Read the draft here: https://github.com/Bolpat/DIPs/blob/EnumParameters/DIPs/1NNN-QFS.md

Feedback is welcome.

So my first thought seeing this was that enum parameters would bind to compile-time constants but don't incur extra codegen for each value passed in, and auto enum, when used once at least, would implicitly generate exactly two copies. But given this, I don't think that's what you're saying:

>

In the function body (including contracts and constraints), an enum parameter’s value is a compile-time constant as if it were template value parameter. The same is true for this in an enum non-static member function body. The difference between enum parameters and template value parameters is only in calling syntax: f!ct_value(args) versus f(ct_value, args).
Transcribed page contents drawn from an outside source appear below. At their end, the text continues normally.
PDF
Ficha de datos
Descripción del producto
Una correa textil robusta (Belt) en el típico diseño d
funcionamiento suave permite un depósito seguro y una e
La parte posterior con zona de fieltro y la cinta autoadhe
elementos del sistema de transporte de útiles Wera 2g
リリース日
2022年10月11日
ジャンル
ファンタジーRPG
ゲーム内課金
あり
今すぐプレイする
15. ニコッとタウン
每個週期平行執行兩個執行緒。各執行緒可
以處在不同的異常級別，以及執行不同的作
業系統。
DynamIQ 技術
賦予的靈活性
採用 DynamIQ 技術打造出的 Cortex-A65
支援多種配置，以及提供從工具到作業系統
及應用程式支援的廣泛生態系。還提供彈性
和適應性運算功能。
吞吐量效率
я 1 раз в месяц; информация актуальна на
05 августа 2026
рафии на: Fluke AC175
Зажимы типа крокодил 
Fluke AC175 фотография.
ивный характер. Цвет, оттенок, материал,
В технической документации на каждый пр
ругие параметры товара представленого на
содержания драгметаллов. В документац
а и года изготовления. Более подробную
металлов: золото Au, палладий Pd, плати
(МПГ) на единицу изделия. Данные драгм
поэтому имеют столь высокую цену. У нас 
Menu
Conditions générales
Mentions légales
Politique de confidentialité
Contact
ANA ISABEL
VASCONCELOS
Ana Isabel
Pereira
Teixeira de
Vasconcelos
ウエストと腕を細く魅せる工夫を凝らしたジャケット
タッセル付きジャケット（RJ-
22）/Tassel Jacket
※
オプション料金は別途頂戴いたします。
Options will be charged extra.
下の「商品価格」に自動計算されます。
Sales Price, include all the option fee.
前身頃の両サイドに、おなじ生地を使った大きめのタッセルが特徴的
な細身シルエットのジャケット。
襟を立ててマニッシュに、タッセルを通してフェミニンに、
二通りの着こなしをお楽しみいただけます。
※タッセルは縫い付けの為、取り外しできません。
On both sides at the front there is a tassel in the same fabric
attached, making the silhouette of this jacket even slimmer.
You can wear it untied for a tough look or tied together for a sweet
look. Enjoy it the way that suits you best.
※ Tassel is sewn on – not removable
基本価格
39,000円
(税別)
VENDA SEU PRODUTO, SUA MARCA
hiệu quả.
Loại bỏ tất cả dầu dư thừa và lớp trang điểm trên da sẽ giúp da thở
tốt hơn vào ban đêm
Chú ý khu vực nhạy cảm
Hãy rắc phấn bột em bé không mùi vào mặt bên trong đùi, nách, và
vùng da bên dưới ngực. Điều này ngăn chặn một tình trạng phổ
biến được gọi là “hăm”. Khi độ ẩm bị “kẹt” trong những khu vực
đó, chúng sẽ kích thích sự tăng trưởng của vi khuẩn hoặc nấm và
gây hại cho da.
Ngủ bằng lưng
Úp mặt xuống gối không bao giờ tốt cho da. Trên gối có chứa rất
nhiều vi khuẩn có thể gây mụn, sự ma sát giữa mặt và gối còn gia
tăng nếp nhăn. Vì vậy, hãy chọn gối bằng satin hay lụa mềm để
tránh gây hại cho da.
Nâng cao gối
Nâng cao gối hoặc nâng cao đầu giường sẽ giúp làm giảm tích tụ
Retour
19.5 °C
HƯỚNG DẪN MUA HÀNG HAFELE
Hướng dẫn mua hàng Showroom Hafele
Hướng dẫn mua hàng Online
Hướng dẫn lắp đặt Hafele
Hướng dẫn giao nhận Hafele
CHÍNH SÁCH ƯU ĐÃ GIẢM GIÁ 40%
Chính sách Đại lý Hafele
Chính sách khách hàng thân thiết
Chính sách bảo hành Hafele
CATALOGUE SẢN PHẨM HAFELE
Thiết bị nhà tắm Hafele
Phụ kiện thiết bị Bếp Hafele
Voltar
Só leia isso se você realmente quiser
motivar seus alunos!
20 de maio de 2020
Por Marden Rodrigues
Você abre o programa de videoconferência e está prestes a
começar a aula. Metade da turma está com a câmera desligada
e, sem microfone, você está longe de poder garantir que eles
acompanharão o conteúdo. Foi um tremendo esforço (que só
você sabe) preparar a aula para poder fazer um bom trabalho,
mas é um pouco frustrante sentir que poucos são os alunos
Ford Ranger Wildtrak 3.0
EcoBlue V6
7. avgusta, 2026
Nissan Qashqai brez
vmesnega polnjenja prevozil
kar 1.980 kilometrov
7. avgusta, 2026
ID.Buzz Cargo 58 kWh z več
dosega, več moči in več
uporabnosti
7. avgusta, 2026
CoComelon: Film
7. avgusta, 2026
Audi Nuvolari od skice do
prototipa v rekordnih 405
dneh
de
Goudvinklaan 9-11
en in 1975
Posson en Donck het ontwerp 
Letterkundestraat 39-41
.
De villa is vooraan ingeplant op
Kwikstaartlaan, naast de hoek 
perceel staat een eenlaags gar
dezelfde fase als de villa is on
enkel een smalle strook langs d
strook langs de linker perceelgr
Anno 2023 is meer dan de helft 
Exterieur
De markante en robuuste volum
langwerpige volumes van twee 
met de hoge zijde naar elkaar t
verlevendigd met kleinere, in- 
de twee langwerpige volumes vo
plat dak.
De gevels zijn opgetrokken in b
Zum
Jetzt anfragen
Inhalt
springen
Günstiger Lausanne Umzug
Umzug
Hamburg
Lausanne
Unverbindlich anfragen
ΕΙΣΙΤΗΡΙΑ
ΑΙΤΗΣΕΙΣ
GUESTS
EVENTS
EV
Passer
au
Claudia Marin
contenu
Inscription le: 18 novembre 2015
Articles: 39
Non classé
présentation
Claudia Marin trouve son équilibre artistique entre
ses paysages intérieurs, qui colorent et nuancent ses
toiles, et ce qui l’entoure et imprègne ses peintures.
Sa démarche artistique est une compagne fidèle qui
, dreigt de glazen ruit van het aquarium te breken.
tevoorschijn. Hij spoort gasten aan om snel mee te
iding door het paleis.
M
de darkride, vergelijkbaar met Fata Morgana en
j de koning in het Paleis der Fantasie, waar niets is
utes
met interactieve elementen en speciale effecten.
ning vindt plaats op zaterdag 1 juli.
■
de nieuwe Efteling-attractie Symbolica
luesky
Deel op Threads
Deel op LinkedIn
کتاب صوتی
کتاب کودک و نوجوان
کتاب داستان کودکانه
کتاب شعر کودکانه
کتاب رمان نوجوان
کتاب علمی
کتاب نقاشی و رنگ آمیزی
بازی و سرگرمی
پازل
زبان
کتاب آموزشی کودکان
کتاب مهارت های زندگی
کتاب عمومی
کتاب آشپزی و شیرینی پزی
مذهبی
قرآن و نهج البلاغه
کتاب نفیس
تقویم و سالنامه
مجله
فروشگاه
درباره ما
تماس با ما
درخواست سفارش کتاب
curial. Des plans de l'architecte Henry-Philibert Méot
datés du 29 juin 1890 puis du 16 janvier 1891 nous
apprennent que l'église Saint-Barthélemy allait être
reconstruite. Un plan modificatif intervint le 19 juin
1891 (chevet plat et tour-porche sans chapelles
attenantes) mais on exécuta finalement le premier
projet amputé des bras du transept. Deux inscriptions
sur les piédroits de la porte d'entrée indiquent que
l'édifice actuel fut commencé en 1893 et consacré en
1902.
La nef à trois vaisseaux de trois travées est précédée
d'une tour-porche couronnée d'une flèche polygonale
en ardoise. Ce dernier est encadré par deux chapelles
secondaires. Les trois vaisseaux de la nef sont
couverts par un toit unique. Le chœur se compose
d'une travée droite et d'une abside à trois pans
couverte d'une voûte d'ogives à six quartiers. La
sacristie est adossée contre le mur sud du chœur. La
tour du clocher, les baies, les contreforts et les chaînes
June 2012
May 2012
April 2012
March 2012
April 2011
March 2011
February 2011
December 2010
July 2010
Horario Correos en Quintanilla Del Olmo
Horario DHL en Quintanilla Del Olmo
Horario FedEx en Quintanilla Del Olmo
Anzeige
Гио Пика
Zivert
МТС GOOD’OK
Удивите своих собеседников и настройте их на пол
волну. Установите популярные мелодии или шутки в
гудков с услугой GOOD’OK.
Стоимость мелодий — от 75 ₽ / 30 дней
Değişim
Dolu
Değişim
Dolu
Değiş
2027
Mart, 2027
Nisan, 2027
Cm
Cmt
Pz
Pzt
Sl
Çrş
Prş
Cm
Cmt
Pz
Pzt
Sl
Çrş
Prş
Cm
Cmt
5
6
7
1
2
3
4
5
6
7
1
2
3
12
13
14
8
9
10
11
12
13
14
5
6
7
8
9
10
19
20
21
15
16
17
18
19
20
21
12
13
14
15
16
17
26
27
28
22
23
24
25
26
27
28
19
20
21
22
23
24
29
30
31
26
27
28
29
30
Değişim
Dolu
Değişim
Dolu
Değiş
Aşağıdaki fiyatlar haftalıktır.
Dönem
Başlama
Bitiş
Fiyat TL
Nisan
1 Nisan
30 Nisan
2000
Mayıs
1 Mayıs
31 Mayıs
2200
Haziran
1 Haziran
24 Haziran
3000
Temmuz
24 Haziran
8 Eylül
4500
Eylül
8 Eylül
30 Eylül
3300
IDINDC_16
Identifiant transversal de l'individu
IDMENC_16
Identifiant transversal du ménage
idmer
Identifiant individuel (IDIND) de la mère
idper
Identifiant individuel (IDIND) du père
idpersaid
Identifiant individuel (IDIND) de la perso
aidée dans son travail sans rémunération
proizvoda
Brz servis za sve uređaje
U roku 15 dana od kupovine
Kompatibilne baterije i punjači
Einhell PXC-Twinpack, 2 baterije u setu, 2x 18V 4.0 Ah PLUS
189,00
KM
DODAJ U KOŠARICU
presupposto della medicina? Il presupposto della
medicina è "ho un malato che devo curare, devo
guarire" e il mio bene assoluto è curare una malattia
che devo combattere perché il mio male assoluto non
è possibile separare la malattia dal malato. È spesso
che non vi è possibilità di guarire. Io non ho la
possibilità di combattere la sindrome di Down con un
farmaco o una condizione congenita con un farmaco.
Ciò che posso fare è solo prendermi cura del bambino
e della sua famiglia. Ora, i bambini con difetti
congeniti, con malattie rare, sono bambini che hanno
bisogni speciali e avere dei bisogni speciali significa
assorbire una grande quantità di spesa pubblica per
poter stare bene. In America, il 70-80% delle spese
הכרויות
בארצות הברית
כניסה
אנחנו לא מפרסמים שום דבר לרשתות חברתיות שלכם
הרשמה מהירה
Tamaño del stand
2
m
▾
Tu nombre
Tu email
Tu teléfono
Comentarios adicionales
So the DIP exists purely to introduce a more unified calling syntax?

September 27, 2022

On Tuesday, 27 September 2022 at 14:39:58 UTC, TheGag96 wrote:

>

On Friday, 23 September 2022 at 15:41:21 UTC, Quirin Schroll wrote:

>

Read the draft here: https://github.com/Bolpat/DIPs/blob/EnumParameters/DIPs/1NNN-QFS.md

Feedback is welcome.

So my first thought seeing this was that enum parameters would bind to compile-time constants but don't incur extra codegen for each value passed in, and auto enum, when used once at least, would implicitly generate exactly two copies. But given this, I don't think that's what you're saying:

>

In the function body (including contracts and constraints), an enum parameter’s value is a compile-time constant as if it were template value parameter. The same is true for this in an enum non-static member function body. The difference between enum parameters and template value parameters is only in calling syntax: f!ct_value(args) versus f(ct_value, args).

So the DIP exists purely to introduce a more unified calling syntax?

Yes. If you boil it down to a short and vague sentence, you’re right.

It’s another way to get compile-time information into a function that is – notably – syntactically identical to passing run-time information into a function. This is on purpose so the function can potentially react to information passed this way or the other and in the compile-time case, on the information itself, and the user need not care at all.